On Whole Foods' conglomeration
By JESSICA PORTER  |  February 28, 2007

When I first got into health food, I shopped for food at a small, groovy store in the East Village of Manhattan. It was called Prana, which means “vital energy,” and it was the size of your average one-bedroom apartment.

In the early ’90s, it was sort of radical to be into health food; yes, the ’60s had come and gone, but all the hippie stuff had yet to make its mainstream comeback. Yoga was still uncool and performed in ballet leotards on thick gym mats. The word “dysfunctional” had only just been coined and The New Age seemed, well, new. You had to really want this organic birdseed bad, because it was a pain in the butt to get your hands on.
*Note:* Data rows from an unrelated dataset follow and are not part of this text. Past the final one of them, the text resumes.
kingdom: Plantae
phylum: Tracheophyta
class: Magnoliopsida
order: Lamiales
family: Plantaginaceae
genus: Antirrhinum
So I have always been a Whole Foods Market fan, my argument being that the health food industry should have healthy competition — it increases quality and availability. And I stand by that. WFM has earned a stellar reputation as an employer, donates regularly to charity, and welcomes local farmers to sell produce in their stores (see “Brave New Organic,” by Isaac Kestenbaum, January 12). The company resists unions only because its founder — John Mackey — believes that he can do better than any union can.

However, in the last fifteen years, I have watched Whole Foods swallow up its competition like a big fish gobbling guppies — first Bread and Circus in Boston, then Fresh Fields in New Jersey. England’s Fresh and Wild just got devoured by the piranha. Last year, Whole Foods came to Portland — which I suppose was inevitable — and bought our dear Whole Grocer. However, because it seemed like a miracle that the W.G. had even survived sexy Wild Oats’ moving in right next door to it, that particular buyout felt like a karmic slap-in-the-face to a shameless hussy. But just last week, Wild Oats — the only real competition in Portland — and this city’s first dance at the high school health food prom, got a bucket of pig’s blood poured on its head like Sissy Spacek in Carrie. They’re calling it a “merger.” Right. Just change the “g” to a “d” and squint a little to see the truth.
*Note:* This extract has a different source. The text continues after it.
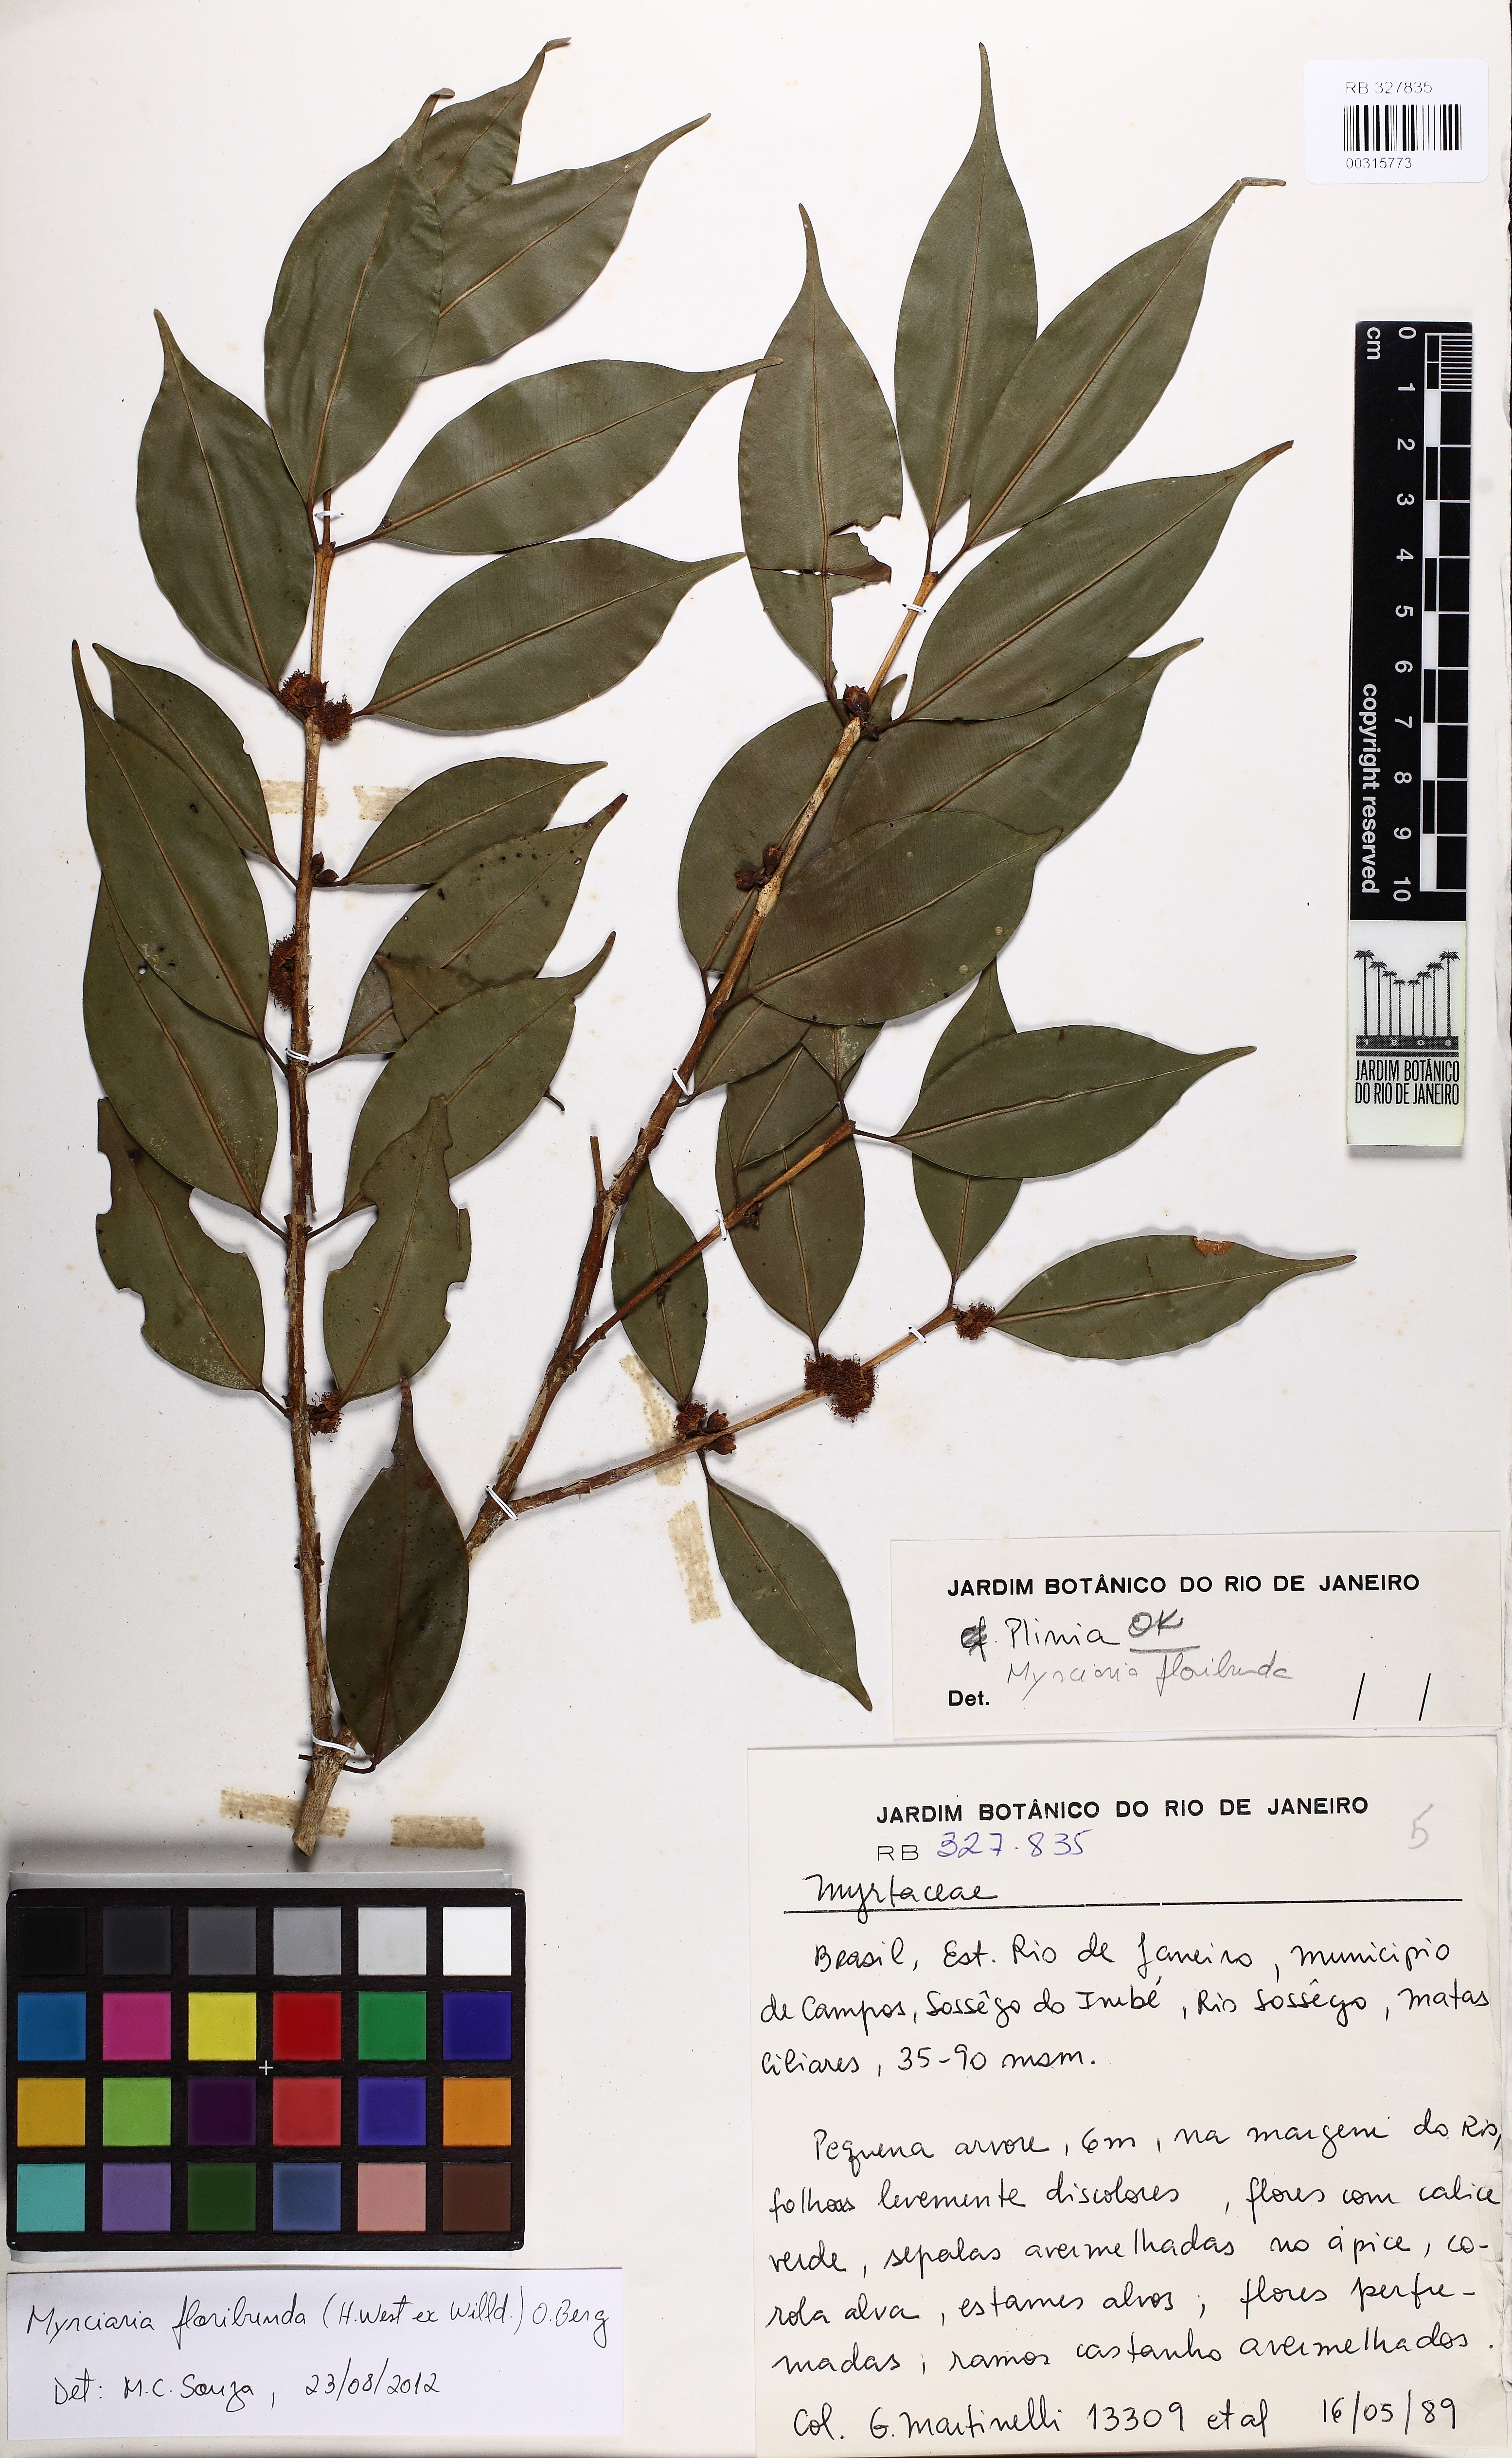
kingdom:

Even so, I stand by my argument on principle: if Whole Foods is doing so well that it can crush its foes, that’s the way of capitalism — the market will work it out eventually. I mean, there’s still Hannaford! Truth be told, I was quite looking forward to making this new store my own.

But that’s been difficult. Not because it isn’t clean and inviting, but because of its size. It’s almost as if the Whole Foods people had never set foot in Maine before. There is nothing even close to its scale in Portland proper. The wine section is as big as any liquor store in town. The display of soup cans that greets me as I enter the store contains no fewer than 6000 cans of soup — and I’m thinking, “now, who is going to eat all that soup?” I actually wonder: this city has about 65,000 residents, and yes, we extend to 230,000 with our neighbors, but it feels like it will take a good five years for us to run through that damn soup.